Forse dovremmo stare più attenti agli scenari. Notare, per esempio, come erano costruiti i lager, padiglioni squadrati, senza spunti architettonici di rilievo, nulla che possa far pensare al minimo scatto di fantasia in chi li ha concepiti. Le recinzioni che le circondano: invalicabili, apparentemente invincibili.
E quel cancello, forse l'unico particolare che lasci pensare ad uno scatto d'arte di chi l'ha concepito. Tant'è vero che qualcuno ha pensato bene di “onorarlo” con una scritta: “Il lavoro fa liberi” (tradotto).
Chi entrava in un lager non aveva scelta, ne era costretto. Passava per quel cancello leggendo quella scritta, e forse non capiva. Le cose gli erano chiare, forse, poco prima di entrare nella camera a gas.
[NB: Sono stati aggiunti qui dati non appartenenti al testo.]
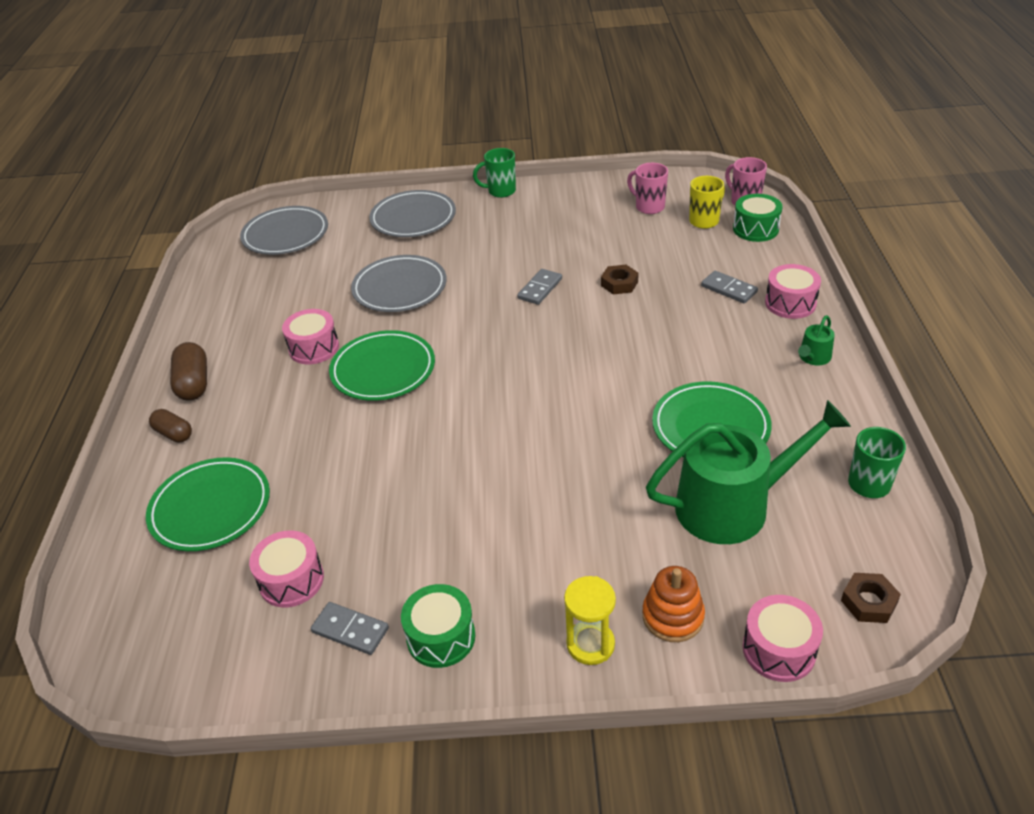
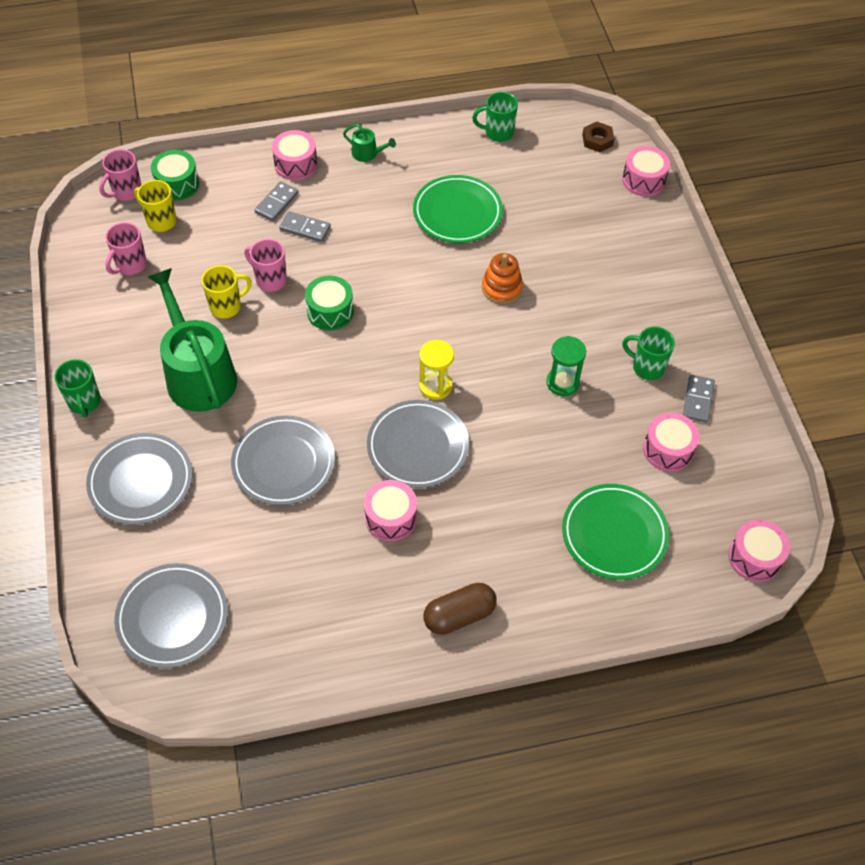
camera: 105 degrees left, 15 degrees up
brown capsule [149,409,192,443] -> none
green plate [329,330,435,401] -> grey plate [367,400,469,488]
green drum [401,584,475,668] -> green drum moved to [305,275,354,330]
grey domino [517,269,562,305] -> grey domino moved to [279,211,331,242]
yellow hourglass [564,576,616,665] -> yellow hourglass moved to [419,340,454,400]
brown nut [601,265,639,294] -> pink mug [244,239,287,292]
orange stacking toy [642,566,705,642] -> orange stacking toy moved to [482,253,523,304]
green watering can [646,400,851,544] -> green watering can moved to [148,268,237,412]
none -> yellow mug [202,265,252,319]
none -> green hourglass [546,336,586,396]
none -> green mug [622,327,675,380]
none -> pink drum [728,520,790,582]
Fino ad oggi ci hanno detto che il senso nel quale deve essere interpretata la memoria è questo: le vittime entrano nella direzione della scritta “arbeit macht frei”, e noi abbiamo sempre seguito quella direzione.
A me piacerebbe percorrerla nel senso opposto, dove si legge “frei macht arbeit”: “libertà fa lavoro”. A pensarci bene, sarebbe un bel modo di onorare la memoria di quegli ebrei innocenti.
Sono stati uccisi poco dopo aver letto quella scritta che, forse, dava loro un minimo di speranza.
Noi abbiamo creduto, fino ad oggi, che quella scritta dovesse essere tenuta così com'era, ma loro, che sono stati sacrificati in nome di una causa folle, poco prima di entrare nelle stanze dove li avrebbero uccisi, hanno potuto girarsi e leggere quella scritta per il verso “giusto”.
Non hanno permesso loro di tornare indietro a dircelo.
E' per questo che abbiamo ancora bisogno di riflettere sulla memoria, e ancora non sappiamo cosa voglia dire essere liberi.